Petitioner challenges incumbent for Georgetown Clerk of Court

For The Sun NewsNovember 2, 2012 

  • More information Tammie P. Avant Age | 48 Address | 1987 Jasper St., Georgetown Occupation | paralegal Education | Pleasant Hill High School, Horry-Georgetown Technical College Civic involvement | Georgetown County Vision and Vision II planning committees, housing relief programs, Carvers Bay Booster Club and School Improvement Council Previous office | none Family | daughter, grandson Military | none Website | Alma White Age | 59 Address | 413 N. Congdon St., Georgetown Occupation | Clerk of court since 2000, former English teacher Education | Claflin University, education degree Civic involvement | Habitat for Humanity, Delta Sigma Theta Sorority, Boys and Girls Clubs, S.C. Association of Clerks of Court and Registers of Deeds Previous office | Georgetown City Council, 1990-2000 Family | single Military | none Email |

— A petition candidate is challenging Georgetown County’s three-term clerk of court for one of the handful of full-time courthouse jobs.

Alma White, 59, is seeking re-election while Tammie P. Avant, 48, a paralegal who often uses the records in the office, also wants the job that starts at $44,000 a year.

The clerk is required to keep and care for all court records and some other public records.
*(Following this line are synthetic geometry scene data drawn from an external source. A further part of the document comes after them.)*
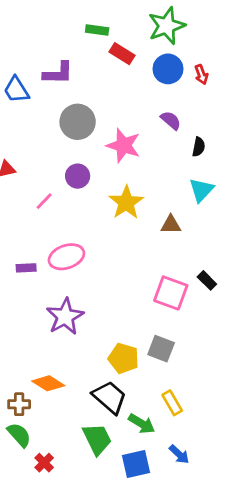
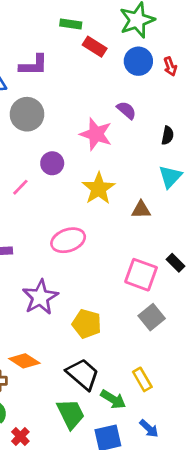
purple semicircle: (171, 120) -> (126, 110), moved
gray circle: (78, 122) -> (27, 114), moved
pink ellipse: (66, 257) -> (68, 240), moved
gray square: (161, 349) -> (152, 317), moved, turned 30
yellow pentagon: (123, 358) -> (87, 324), moved

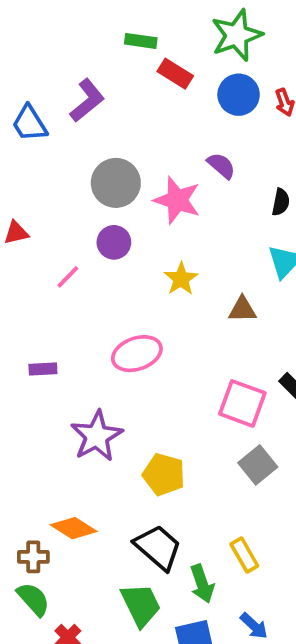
purple L-shape: (34, 65) -> (87, 100), turned -40
gray circle: (27, 114) -> (116, 183), moved
yellow star: (99, 188) -> (181, 279), size x0.7
green arrow: (113, 399) -> (202, 584), turned 40

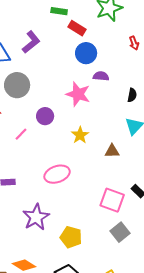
blue circle: (239, 95) -> (86, 53), moved
purple semicircle: (221, 166) -> (101, 76), turned -35
gray circle: (116, 183) -> (17, 85), moved

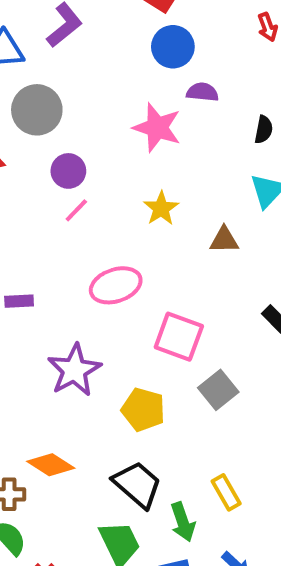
purple circle: (45, 116) -> (68, 171), moved
pink line: (21, 134) -> (76, 210), moved
pink square: (112, 200) -> (179, 337), moved
gray square: (120, 232) -> (218, 390), moved

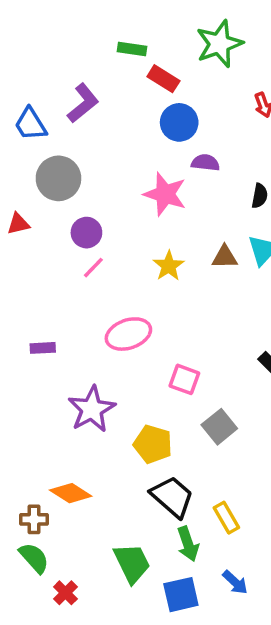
brown triangle: (224, 240) -> (225, 257), moved
pink square: (179, 337) -> (184, 379), size x0.7
black trapezoid: (137, 484) -> (172, 497), moved

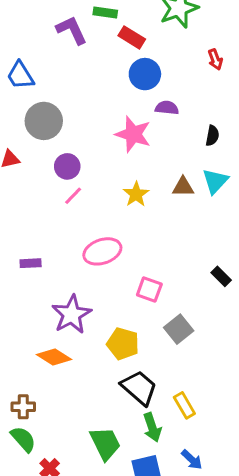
purple L-shape: (83, 103) -> (72, 30), moved, turned -76
orange diamond: (71, 493) -> (54, 357), moved

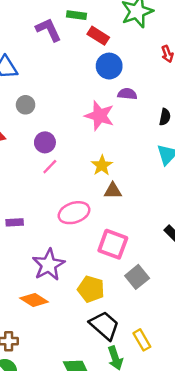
gray circle: (44, 121) -> (26, 105), size x0.6
brown triangle: (183, 187) -> (113, 191), moved
pink square: (149, 290) -> (113, 244), size x1.4

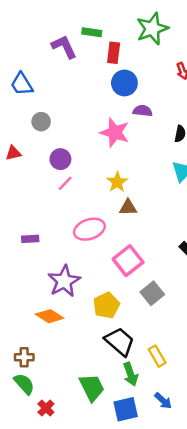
red rectangle: (98, 36) -> (114, 53), turned 65
pink square: (113, 244) -> (128, 261), turned 32
yellow pentagon: (91, 289) -> (106, 305), turned 30

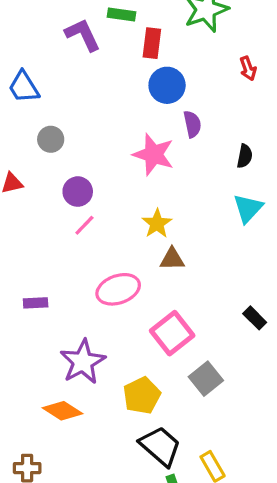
purple semicircle: (143, 111) -> (192, 124), turned 72

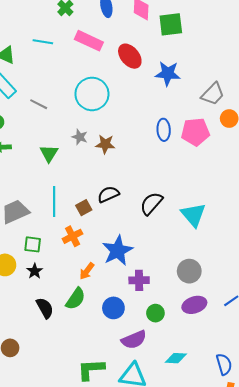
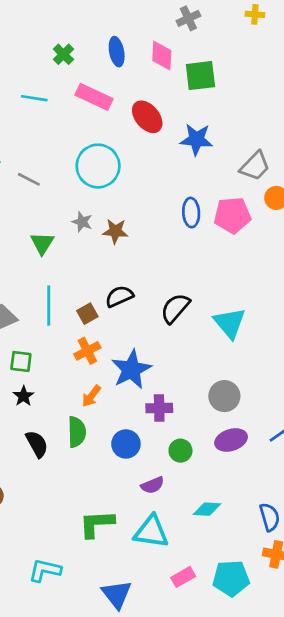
orange cross: (73, 236) -> (87, 351), moved
green semicircle: (76, 299) -> (77, 432), turned -35
purple semicircle: (134, 340) -> (153, 485), size x0.7

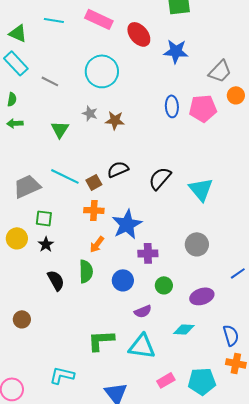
cyan line: (49, 306) -> (65, 176), turned -64
orange cross: (87, 351) -> (94, 210), turned 30
purple ellipse: (231, 440) -> (202, 296), moved

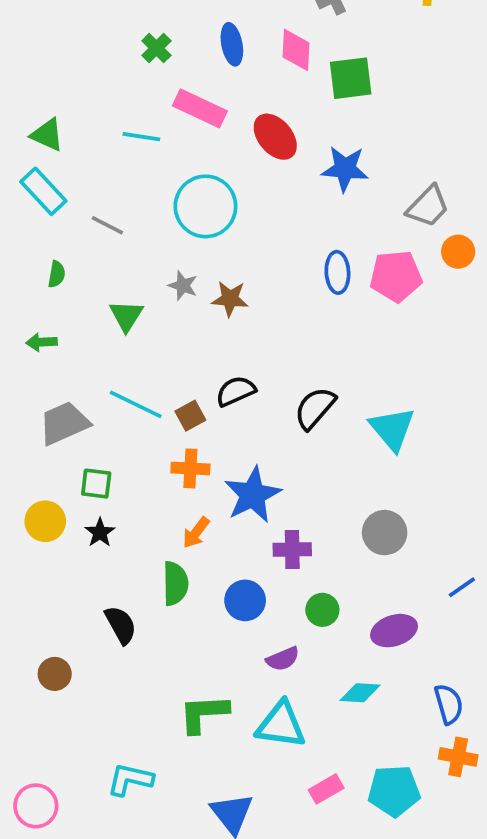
cyan line: (54, 20) -> (141, 137), moved
green semicircle: (12, 99) -> (57, 274), moved
green arrow: (15, 123) -> (41, 342), moved
black semicircle: (56, 280) -> (121, 625), moved

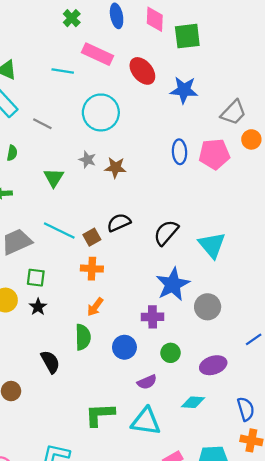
blue star: (253, 495) -> (173, 284), moved

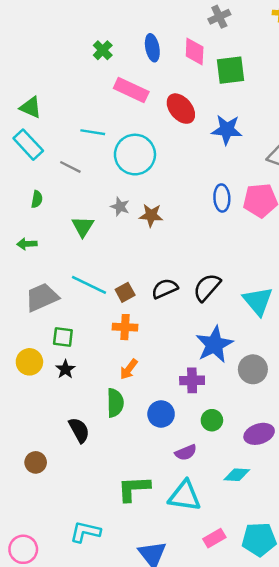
cyan line: (63, 71) -> (93, 132), moved
black semicircle: (119, 223) -> (165, 289), moved

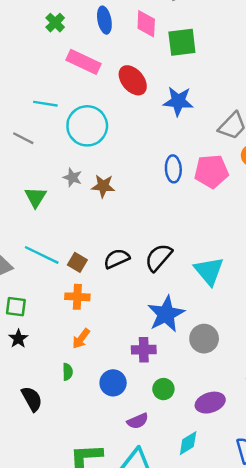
brown square: (125, 292) -> (77, 262), turned -30
green semicircle: (115, 403) -> (68, 372), size x0.6
cyan diamond: (237, 475) -> (188, 443), turned -35

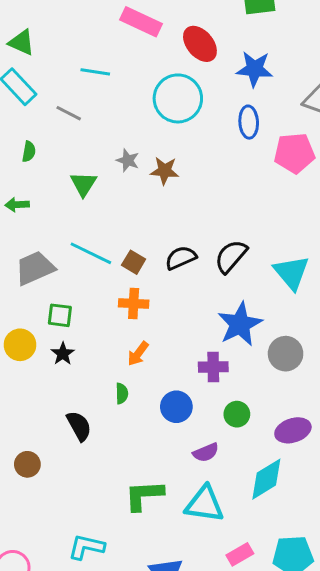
cyan circle: (87, 126) -> (178, 98), moved
blue ellipse: (173, 169) -> (249, 122), moved
cyan diamond: (188, 443) -> (266, 479), size x1.4

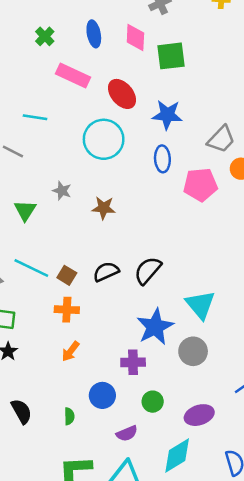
brown star: (165, 171) -> (104, 208), moved
cyan triangle: (291, 273) -> (200, 305), moved
green semicircle: (122, 393) -> (69, 416), moved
All records are public except in a few cases, and anyone can see them.

“These are available to the public, not just attorneys,” White said.

White, a Democrat, was elected in 2000 after a career in teaching that included three terms on Georgetown City Council. Since she took office, many of the records have gone digital, with more to come. That means people can view many records from their home or office.
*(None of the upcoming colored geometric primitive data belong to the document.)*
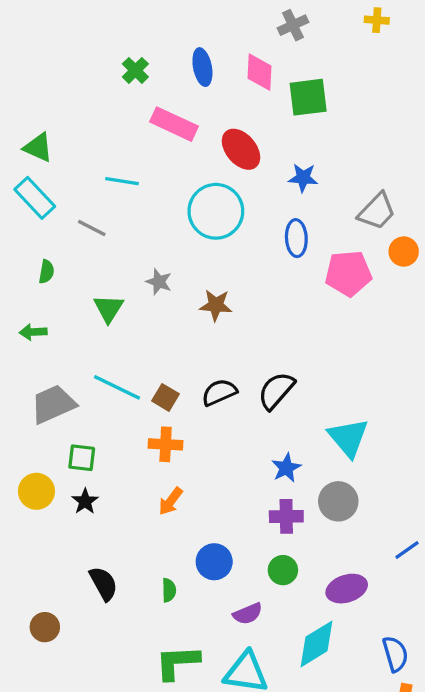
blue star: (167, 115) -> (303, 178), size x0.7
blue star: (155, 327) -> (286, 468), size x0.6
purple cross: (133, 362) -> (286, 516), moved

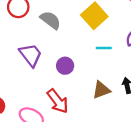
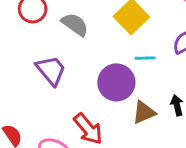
purple circle: (65, 66) -> (116, 82), moved, size x1.6

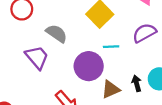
gray semicircle: (75, 24) -> (57, 33), moved

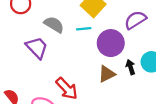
cyan line: (111, 47) -> (84, 29), moved
purple circle: (89, 66) -> (111, 43), moved

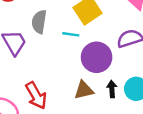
gray semicircle: (54, 25) -> (39, 22), turned -126

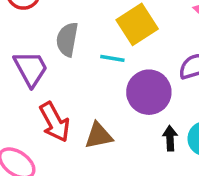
brown triangle: (84, 90) -> (99, 136), moved
red arrow: (36, 95) -> (55, 122), moved

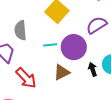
cyan line: (112, 58) -> (50, 45), moved
brown triangle: (99, 136) -> (62, 72), moved

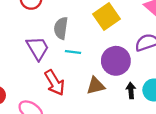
cyan line: (50, 45) -> (73, 52), moved

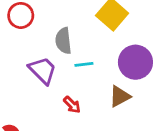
red arrow: (55, 83) -> (72, 105), size x0.6

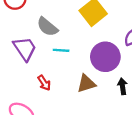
gray semicircle: (63, 41) -> (47, 27), turned -55

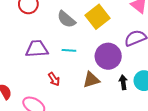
gray semicircle: (47, 27) -> (66, 19), moved
purple trapezoid: (25, 49) -> (37, 49), turned -60

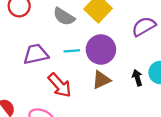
purple circle: (108, 56) -> (101, 49), moved
red arrow: (54, 79) -> (60, 85), size x1.6

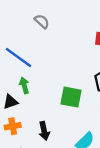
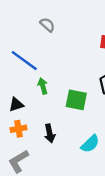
green arrow: (24, 85) -> (43, 86), moved

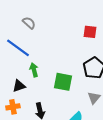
gray semicircle: (47, 25) -> (29, 23), moved
black triangle: (16, 105) -> (19, 86), moved

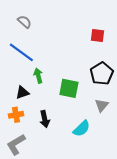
gray semicircle: (29, 23) -> (24, 22), moved

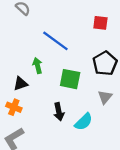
blue line: (21, 52) -> (55, 41), moved
orange cross: (16, 115) -> (14, 107), turned 32
black arrow: (45, 119) -> (59, 112), moved

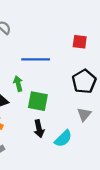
blue line: (55, 41) -> (36, 59), turned -36
green square: (70, 79) -> (38, 101), moved

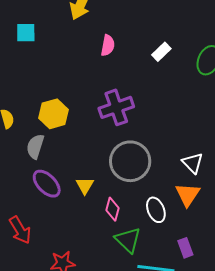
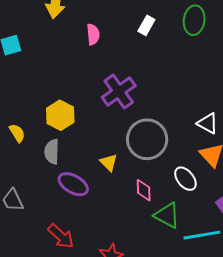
yellow triangle: (85, 186) -> (109, 162), moved

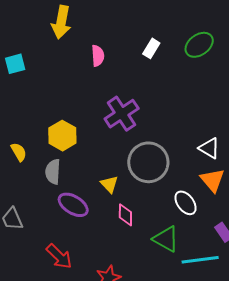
green ellipse: (194, 20) -> (199, 45), turned 44
pink diamond: (144, 190) -> (125, 215), moved

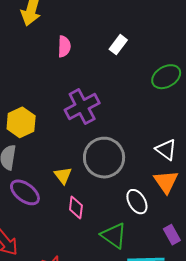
green ellipse: (199, 45) -> (166, 77), moved

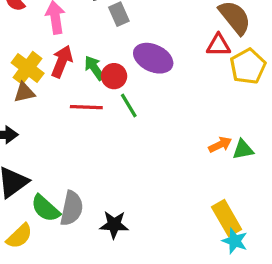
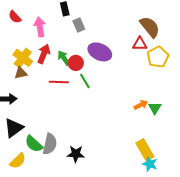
green triangle: (243, 150) -> (155, 108), turned -48

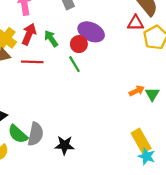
red circle: (76, 63) -> (79, 44), moved
red line: (59, 82) -> (32, 62), moved

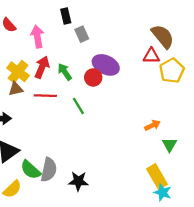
green line: (74, 64) -> (78, 106), moved
green triangle: (152, 94) -> (170, 145), moved

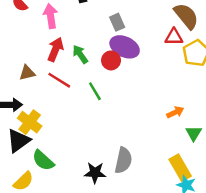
gray rectangle: (82, 34) -> (117, 22), moved
yellow cross: (18, 72) -> (30, 122), moved
red line: (45, 96) -> (59, 80), turned 30
gray semicircle: (49, 170) -> (123, 160), moved

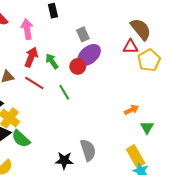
purple ellipse: (125, 47) -> (89, 55), turned -65
green semicircle: (43, 160) -> (21, 139), moved
gray semicircle: (123, 160) -> (88, 150), turned -30

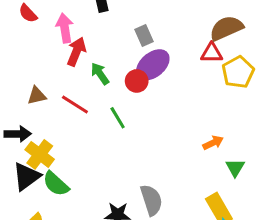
brown semicircle: (141, 29) -> (226, 28), turned -75
red arrow: (31, 57) -> (76, 52), moved

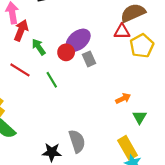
gray rectangle: (144, 35) -> (89, 59), moved

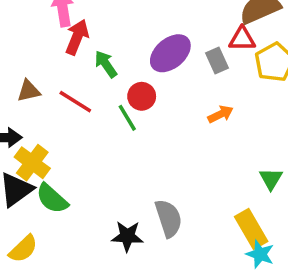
red circle: (66, 52) -> (142, 96), moved
gray rectangle: (89, 59) -> (217, 60), moved
orange arrow: (123, 98) -> (221, 114), moved

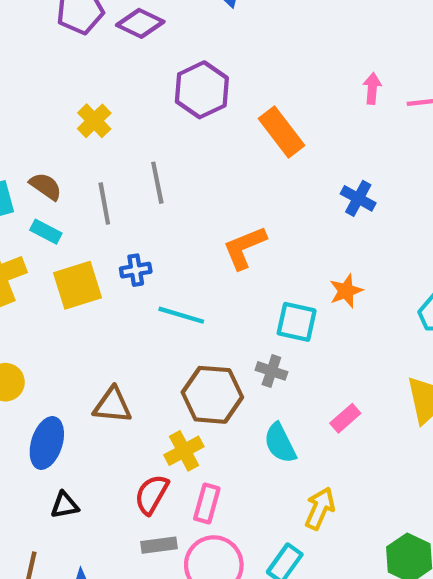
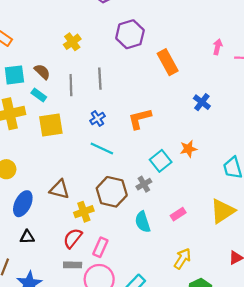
blue cross: (136, 270) -> (97, 118), moved, turned -32
cyan square: (297, 322) -> (161, 161), turned 30
gray cross: (271, 371) -> (144, 184), turned 32
yellow cross: (184, 451) -> (84, 212), moved
yellow arrow: (320, 508) -> (182, 259), moved

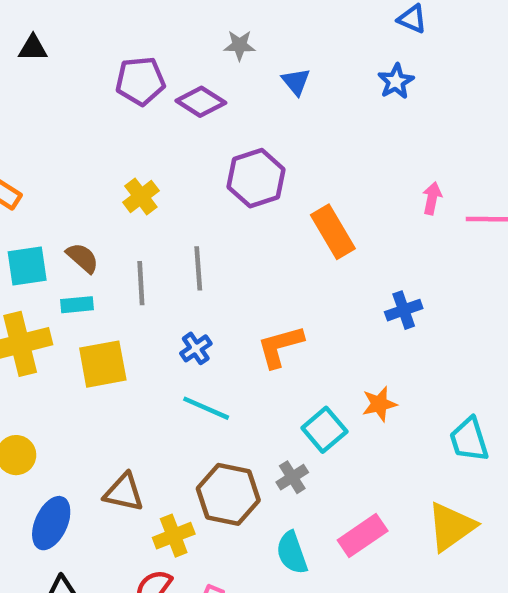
cyan rectangle: (39, 95) -> (77, 305), turned -40
blue cross: (202, 102) -> (404, 310), turned 35
pink rectangle: (178, 214) -> (363, 535), size x1.5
“I want to continue to improve this office,” White said. “I want to continue to serve.”

Avant said she sees ways she can make the office work better.

“I think that the clerk’s office can be run more efficiently,” she said.

Avant said there has been too much staff turnover in the office, and that staff members should be cross-trained so each can do most of the jobs. If one person is out, some jobs wait until they get back, she said.

White said turnover has been partly because of pay levels, which are set by the county, and people leaving for better jobs. The turnover isn’t unusual for clerk jobs, she said.

The staff receives the training required by the state and it is updated frequently, she also said.

She said her office already operates efficiently.

“I have always come in under budget,” she said, with the remaining money returned to the county general fund.